Here’s a tip, Time. When you say “I have nothing against feminism itself,” stop immediately afterward. Don’t add a “but” and then shove your foot into your mouth with a statement deliberately ignoring the wider context of the general resistance to feminist ideals which paint the movement as unnecessary (despite, for example, a recent wave of increasingly draconian restrictions on abortion access in the US), and its adherents as an entire list of things like “irrational,” “man-hating,” “unattractive,” and “attention seeking.” Ignoring the flack female celebrities get for openly calling themselves feminists, or the reactions women get for openly admitting to being feminists in online space.
Yes. Let’s stick to the issues. A woman’s right to choose. The vast gender gap in STEM fields, academia, corporate leadership, and government. Sexual harassment, whether it’s a woman walking home from the bus stop or a Oscar Award winning actress whose private photos were stolen and released online. The stigma on low-income single mothers. The pay gap.

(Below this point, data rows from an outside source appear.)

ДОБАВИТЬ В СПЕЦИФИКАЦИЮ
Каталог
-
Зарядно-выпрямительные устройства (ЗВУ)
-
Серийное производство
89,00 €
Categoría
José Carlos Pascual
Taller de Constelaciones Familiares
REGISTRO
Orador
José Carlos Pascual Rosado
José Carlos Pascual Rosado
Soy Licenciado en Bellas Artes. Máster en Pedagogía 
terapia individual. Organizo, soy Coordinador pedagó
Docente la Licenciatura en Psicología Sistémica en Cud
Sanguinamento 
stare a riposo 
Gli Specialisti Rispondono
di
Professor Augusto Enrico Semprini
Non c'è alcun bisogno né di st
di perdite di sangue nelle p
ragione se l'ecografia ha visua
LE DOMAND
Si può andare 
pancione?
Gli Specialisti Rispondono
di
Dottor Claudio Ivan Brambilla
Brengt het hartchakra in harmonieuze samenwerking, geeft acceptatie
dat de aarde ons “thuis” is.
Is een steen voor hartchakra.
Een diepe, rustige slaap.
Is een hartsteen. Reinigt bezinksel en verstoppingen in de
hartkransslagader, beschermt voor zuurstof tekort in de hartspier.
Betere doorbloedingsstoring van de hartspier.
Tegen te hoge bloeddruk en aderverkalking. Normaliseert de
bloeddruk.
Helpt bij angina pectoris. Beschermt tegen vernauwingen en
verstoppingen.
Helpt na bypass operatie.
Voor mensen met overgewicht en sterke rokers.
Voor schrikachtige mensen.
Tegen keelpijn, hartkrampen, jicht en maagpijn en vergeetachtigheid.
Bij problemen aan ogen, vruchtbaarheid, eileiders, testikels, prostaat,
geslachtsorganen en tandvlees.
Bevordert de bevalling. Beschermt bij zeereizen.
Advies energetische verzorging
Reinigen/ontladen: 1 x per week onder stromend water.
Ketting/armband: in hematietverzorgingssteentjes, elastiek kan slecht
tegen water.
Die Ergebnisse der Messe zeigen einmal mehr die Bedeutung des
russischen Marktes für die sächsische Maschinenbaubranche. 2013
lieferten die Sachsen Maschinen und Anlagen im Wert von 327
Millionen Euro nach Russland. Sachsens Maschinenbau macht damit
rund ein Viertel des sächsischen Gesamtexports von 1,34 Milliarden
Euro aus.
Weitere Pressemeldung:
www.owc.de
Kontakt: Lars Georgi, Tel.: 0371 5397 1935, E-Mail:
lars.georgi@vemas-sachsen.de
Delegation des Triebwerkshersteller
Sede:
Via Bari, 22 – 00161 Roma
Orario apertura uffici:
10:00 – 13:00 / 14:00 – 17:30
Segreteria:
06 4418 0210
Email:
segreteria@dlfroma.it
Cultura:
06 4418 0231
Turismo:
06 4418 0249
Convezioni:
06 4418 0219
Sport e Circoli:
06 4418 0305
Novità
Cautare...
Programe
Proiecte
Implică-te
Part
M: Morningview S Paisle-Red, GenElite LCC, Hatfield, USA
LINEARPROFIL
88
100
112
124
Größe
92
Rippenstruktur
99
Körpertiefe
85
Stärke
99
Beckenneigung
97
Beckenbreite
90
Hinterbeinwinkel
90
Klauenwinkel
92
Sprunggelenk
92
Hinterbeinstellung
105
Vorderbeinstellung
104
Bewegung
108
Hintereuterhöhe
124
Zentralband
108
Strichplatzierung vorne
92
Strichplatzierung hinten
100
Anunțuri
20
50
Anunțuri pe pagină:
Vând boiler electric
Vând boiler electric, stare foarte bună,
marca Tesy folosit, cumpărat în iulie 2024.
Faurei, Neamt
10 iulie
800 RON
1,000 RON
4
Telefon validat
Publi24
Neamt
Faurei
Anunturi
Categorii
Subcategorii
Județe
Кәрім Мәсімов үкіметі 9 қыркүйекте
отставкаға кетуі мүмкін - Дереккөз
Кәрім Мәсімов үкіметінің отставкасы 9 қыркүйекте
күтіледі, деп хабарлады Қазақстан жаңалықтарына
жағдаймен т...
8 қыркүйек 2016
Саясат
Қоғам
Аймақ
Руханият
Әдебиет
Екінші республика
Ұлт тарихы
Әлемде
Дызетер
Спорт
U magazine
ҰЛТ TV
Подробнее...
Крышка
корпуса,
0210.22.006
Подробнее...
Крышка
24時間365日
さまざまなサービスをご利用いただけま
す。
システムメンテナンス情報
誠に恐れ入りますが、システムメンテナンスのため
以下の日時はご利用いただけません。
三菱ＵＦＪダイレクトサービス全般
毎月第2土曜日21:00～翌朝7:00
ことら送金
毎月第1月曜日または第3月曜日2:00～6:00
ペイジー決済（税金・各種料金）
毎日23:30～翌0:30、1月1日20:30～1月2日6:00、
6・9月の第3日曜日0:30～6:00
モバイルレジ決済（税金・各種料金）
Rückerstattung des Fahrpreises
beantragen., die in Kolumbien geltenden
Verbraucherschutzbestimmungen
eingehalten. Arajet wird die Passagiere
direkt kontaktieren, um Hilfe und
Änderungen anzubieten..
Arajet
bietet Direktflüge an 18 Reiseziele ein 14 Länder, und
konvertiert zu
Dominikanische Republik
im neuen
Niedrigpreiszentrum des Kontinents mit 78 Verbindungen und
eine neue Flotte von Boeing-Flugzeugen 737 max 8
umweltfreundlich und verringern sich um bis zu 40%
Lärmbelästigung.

The ERA. Access to childcare, birth control, comprehensive sex education, and that’s leaving entirely aside the issues of the depiction of women in our media or the concentrated campaign to expel women from the video games community by the use of threats of death, rape, personal harm, and the invasion of their privacy.
So thanks, Time, for suggesting we get rid of the name of the movement that helped women gain the right to vote, own property, and initiate divorces. Political and philosophical movements don’t trend because they’re popular, Time. They trend because they’re necessary.